Collected data entries
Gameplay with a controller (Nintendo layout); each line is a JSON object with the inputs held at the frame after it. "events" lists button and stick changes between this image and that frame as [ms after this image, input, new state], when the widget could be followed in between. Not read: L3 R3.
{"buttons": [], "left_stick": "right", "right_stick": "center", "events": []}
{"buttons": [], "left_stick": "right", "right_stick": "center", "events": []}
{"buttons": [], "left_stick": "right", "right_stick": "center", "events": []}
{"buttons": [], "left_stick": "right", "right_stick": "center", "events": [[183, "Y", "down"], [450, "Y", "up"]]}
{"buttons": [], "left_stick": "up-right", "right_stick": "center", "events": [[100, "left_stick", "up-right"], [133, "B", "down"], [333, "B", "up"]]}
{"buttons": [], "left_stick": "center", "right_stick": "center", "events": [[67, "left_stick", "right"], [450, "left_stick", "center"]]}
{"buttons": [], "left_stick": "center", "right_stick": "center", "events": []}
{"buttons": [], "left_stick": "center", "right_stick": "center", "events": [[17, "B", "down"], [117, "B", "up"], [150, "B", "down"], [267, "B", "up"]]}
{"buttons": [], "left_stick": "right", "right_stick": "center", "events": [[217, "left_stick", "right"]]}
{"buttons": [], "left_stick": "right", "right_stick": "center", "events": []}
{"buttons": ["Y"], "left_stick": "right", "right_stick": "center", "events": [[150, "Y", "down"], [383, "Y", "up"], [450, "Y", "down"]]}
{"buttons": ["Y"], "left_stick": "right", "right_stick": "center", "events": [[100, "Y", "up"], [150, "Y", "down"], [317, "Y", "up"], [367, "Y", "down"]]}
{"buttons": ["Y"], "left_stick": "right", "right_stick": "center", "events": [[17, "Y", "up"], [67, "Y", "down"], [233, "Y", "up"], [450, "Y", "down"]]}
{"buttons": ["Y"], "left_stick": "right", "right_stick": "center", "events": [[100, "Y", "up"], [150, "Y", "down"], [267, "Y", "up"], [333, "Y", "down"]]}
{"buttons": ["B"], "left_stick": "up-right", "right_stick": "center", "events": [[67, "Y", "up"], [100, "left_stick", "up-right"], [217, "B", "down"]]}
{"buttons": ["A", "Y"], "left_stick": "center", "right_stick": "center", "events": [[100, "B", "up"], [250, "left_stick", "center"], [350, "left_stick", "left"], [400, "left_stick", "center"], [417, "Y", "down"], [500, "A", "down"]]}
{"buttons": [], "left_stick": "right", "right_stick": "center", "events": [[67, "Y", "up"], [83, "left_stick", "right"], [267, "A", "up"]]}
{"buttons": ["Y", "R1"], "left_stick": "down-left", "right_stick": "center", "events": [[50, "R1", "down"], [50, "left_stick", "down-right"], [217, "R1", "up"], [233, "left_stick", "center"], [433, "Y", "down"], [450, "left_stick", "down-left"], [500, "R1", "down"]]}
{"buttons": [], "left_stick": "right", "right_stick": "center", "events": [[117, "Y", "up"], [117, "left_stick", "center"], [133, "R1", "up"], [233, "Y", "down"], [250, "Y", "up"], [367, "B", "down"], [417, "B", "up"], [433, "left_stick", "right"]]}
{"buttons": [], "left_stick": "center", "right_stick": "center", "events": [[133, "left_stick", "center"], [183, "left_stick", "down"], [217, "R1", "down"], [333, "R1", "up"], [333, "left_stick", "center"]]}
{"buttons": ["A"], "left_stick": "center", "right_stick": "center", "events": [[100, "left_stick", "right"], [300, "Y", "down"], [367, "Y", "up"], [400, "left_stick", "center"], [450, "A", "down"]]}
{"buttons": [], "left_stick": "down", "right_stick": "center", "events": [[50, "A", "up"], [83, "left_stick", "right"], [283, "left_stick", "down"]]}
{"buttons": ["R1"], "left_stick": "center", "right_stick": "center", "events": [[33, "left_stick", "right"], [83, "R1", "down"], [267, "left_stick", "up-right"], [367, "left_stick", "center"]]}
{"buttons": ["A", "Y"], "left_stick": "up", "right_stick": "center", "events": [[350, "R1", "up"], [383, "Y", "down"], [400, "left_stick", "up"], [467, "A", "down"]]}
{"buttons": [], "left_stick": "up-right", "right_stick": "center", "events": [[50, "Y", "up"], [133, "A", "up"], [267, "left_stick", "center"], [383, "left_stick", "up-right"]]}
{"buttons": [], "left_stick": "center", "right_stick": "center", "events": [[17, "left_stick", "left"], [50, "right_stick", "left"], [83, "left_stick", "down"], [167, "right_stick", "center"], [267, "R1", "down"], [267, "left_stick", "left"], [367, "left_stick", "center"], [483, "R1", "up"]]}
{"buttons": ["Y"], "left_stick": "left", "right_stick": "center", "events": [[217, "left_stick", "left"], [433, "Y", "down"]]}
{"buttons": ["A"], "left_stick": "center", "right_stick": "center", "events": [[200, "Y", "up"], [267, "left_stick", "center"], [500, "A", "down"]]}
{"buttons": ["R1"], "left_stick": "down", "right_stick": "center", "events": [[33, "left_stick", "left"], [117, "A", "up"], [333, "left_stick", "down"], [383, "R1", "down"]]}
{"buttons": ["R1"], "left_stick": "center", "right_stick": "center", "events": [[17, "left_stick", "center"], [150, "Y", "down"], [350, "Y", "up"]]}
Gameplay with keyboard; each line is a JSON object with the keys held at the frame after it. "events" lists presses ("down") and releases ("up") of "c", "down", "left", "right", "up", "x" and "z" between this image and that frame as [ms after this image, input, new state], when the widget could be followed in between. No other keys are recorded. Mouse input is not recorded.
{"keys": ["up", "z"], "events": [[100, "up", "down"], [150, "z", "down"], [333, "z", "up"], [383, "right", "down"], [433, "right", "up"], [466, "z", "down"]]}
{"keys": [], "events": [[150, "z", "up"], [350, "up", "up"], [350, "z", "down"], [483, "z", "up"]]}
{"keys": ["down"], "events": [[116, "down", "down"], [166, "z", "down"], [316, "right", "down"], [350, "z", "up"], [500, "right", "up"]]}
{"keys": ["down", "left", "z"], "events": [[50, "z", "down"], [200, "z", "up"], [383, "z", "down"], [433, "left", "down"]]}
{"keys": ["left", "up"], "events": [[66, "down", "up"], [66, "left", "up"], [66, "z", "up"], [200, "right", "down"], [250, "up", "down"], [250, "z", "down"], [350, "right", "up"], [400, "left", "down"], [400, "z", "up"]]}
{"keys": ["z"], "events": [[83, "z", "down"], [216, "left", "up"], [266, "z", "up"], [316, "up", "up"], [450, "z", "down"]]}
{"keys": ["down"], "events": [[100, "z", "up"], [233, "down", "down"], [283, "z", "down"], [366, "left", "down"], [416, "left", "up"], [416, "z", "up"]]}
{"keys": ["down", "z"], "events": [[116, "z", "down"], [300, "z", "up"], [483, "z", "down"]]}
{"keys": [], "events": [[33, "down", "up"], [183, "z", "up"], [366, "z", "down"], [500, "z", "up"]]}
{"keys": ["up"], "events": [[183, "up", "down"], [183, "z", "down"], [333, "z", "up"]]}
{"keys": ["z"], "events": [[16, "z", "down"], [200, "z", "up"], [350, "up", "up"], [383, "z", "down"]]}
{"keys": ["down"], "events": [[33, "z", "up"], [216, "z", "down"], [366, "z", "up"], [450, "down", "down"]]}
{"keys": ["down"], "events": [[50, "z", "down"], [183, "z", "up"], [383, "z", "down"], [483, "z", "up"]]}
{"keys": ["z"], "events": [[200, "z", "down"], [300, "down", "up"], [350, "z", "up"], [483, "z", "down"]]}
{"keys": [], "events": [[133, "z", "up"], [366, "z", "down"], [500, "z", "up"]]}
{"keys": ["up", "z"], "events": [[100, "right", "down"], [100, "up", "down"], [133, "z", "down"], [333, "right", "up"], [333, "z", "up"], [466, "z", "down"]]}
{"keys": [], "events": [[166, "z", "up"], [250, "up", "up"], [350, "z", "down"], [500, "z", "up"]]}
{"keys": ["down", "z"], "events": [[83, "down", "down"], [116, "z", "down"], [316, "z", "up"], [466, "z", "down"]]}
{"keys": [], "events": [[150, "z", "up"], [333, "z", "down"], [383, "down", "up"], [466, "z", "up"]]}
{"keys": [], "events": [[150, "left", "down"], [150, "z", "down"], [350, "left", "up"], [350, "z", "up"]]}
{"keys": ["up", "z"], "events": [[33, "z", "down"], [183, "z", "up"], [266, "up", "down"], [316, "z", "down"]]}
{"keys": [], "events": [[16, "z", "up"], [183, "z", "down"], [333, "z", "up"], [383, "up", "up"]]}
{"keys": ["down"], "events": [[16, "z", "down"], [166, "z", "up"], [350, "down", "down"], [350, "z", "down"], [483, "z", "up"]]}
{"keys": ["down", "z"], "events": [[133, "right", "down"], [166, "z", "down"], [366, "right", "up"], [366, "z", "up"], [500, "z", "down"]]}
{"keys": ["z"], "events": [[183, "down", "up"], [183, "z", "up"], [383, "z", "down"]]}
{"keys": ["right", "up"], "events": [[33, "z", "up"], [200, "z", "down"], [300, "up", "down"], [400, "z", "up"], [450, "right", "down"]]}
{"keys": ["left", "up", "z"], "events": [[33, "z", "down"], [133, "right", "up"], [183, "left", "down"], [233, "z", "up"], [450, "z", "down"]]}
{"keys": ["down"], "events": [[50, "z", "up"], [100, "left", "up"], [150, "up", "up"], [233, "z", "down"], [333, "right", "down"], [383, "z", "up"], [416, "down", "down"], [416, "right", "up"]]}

● **Exercise objective**
All lines of the records above that contain the word "Gameplay" are to be copied out.

● **Solved problem**
Gameplay with a controller (Nintendo layout); each line is a JSON object with the inputs held at the frame after it. "events" lists button and stick changes between this image and that frame as [ms after this image, input, new state], when the widget could be followed in between. Not read: L3 R3.
Gameplay with keyboard; each line is a JSON object with the keys held at the frame after it. "events" lists presses ("down") and releases ("up") of "c", "down", "left", "right", "up", "x" and "z" between this image and that frame as [ms after this image, input, new state], when the widget could be followed in between. No other keys are recorded. Mouse input is not recorded.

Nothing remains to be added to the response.